● What you need to do
1. In the passage on human rights in Morocco, what sentence did the court in Fes give the two prison officials?
2. Continue the passage on human rights in Morocco from where it stops.

The authorities responded to allegations of torture against Moroccan officials, filed in French courts and submitted to UN bodies, by prosecuting the complainants on defamation and other charges. Those prosecuted included Zakaria Moumni, who said he was tortured in detention in 2010, ACAT-France, a French anti-torture NGO, and two torture complainants who were assisted by ACAT-France.4In July, France and Morocco adopted an amendment to a judicial co-operation agreement between the two countries. The amendment decreed that all complaints alleging violations on Moroccan territory, including by French nationals, are to be transferred to Moroccan courts, thus denying victims of torture or other serious abuses in Morocco any means of obtaining remedy through French courts.

In June a court in Fes sentenced two prison officials to five-year prison terms for causing the death of an inmate at Ain Kadou Prison in Fes in 2008. The victim’s family appealed against the apparent leniency of the sentences.

Counter-terror and security

The authorities detained Younous Chekkouri, a former detainee of the US detention facility at Guantánamo Bay, immediately upon his return to Morocco in September and investigated him on terrorism-related charges.

● Provided records
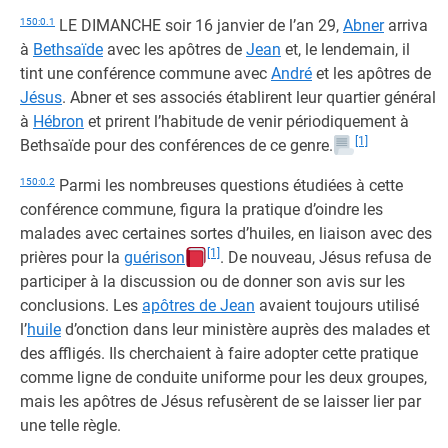
150:0.1
LE DIMANCHE soir 16 janvier de l’an 29,
Abner
arriva
à
Bethsaïde
avec les apôtres de
Jean
et, le lendemain, il
tint une conférence commune avec
André
et les apôtres de
Jésus
. Abner et ses associés établirent leur quartier général
à
Hébron
et prirent l’habitude de venir périodiquement à
[1]
Bethsaïde pour des conférences de ce genre.
150:0.2
Parmi les nombreuses questions étudiées à cette
conférence commune, figura la pratique d’oindre les
malades avec certaines sortes d’huiles, en liaison avec des
[1]
prières pour la
guérison
. De nouveau, Jésus refusa de
participer à la discussion ou de donner son avis sur les
conclusions. Les
apôtres de Jean
avaient toujours utilisé
l’
huile
d’onction dans leur ministère auprès des malades et
des affligés. Ils cherchaient à faire adopter cette pratique
comme ligne de conduite uniforme pour les deux groupes,
mais les apôtres de Jésus refusèrent de se laisser lier par
une telle règle.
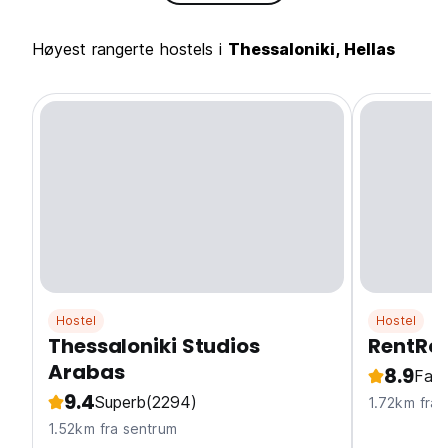
Høyest rangerte hostels i
Thessaloniki, Hellas
Hostel
Hostel
Thessaloniki Studios
RentRoo
Arabas
8.9
Fabu
9.4
Superb
(2294)
1.72km fra 
1.52km fra sentrum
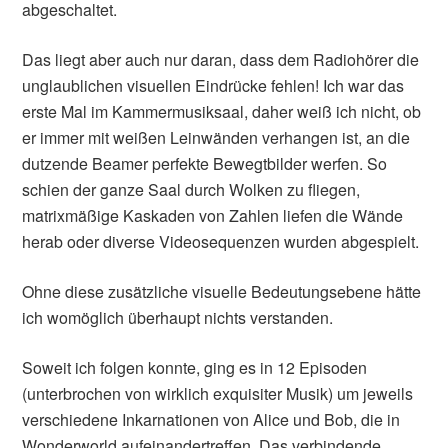
abgeschaltet.
Das liegt aber auch nur daran, dass dem Radiohörer die
unglaublichen visuellen Eindrücke fehlen! Ich war das
erste Mal im Kammermusiksaal, daher weiß ich nicht, ob
er immer mit weißen Leinwänden verhangen ist, an die
dutzende Beamer perfekte Bewegtbilder werfen. So
schien der ganze Saal durch Wolken zu fliegen,
matrixmäßige Kaskaden von Zahlen liefen die Wände
herab oder diverse Videosequenzen wurden abgespielt.
Ohne diese zusätzliche visuelle Bedeutungsebene hätte
ich womöglich überhaupt nichts verstanden.
Soweit ich folgen konnte, ging es in 12 Episoden
(unterbrochen von wirklich exquisiter Musik) um jeweils
verschiedene Inkarnationen von Alice und Bob, die in
Wonderworld aufeinandertreffen. Das verbindende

● Exercise responses
1. Five-year prison terms.

2.
In May the government passed a new law making it a crime for Moroccans to join a terrorist group abroad, punishable by up to 10 years in prison. The amendment compounded problematic aspects in existing anti-terrorism legislation including the provision for 12 days’ pre-charge detention with delayed access to legal counsel, and the vague concept of “advocacy of terrorism”, punishable by up to 10 years’ imprisonment.

Impunity

Victims of serious human rights violations committed between 1956 and 1999 continued to be denied justice.5The authorities failed to implement recommendations made by the Equity and Reconciliation Commission, which examined human rights violations between 1956 and 1999, including a national strategy to combat impunity.

Women’s rights

Women faced discrimination in law and in practice, and were inadequately protected against sexual and other violence.

In March the King asked the government to revise Morocco’s restrictive abortion laws. In May the authorities said that access to abortion would be extended to women whose health was at risk due to foetal impairment or who were pregnant as a result of rape or incest; the authorities had not published draft legislation by the end of the year.

In July the authorities charged two women with public indecency, apparently for wearing short skirts. The charges were dropped following a national and international public outcry.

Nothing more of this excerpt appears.